* Data for processing *
+-------+
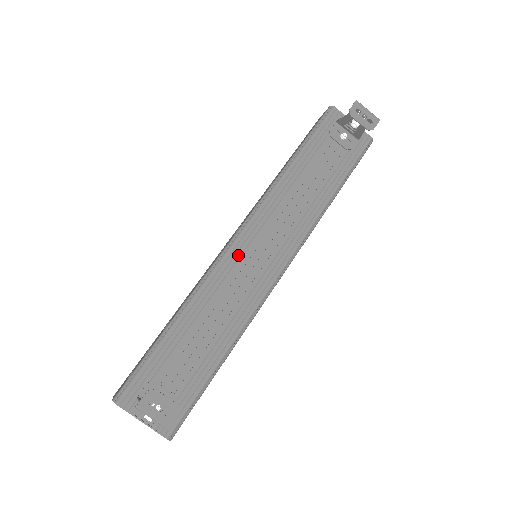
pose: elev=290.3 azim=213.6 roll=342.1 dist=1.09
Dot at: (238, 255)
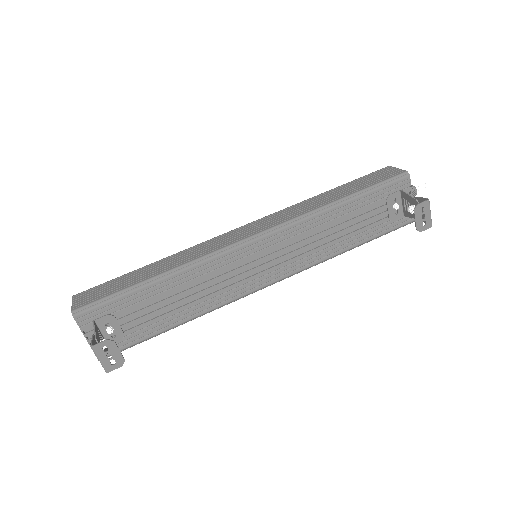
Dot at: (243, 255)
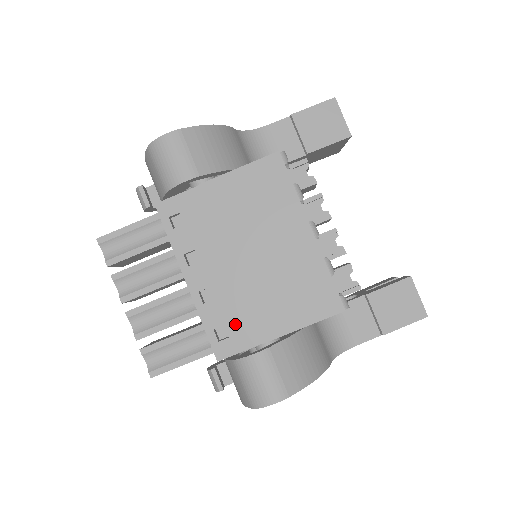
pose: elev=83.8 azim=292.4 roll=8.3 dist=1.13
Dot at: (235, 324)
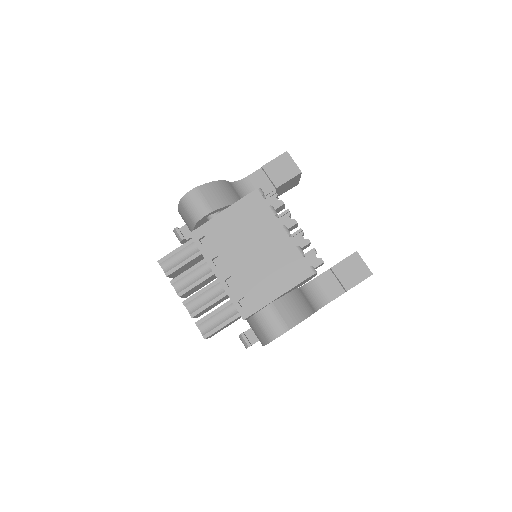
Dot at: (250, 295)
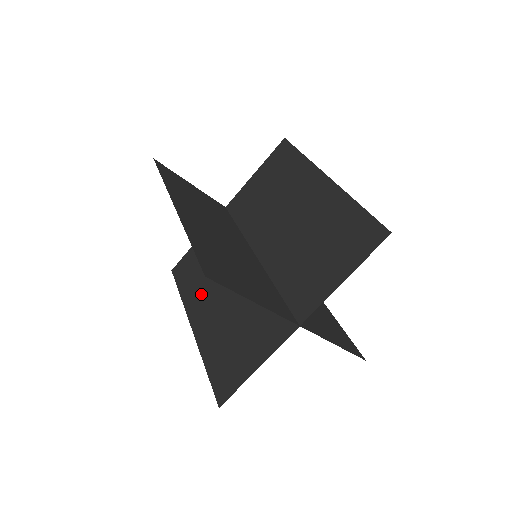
+-------+
* Given task *
Reproduce verbatim every line of the records from the line containing "pose: elev=83.8 azim=292.4 roll=8.3 dist=1.13" through the end of the records, and leave the pictures out of your answer.

* Full solution *
pose: elev=83.8 azim=292.4 roll=8.3 dist=1.13
Dot at: (235, 324)
Dot at: (250, 295)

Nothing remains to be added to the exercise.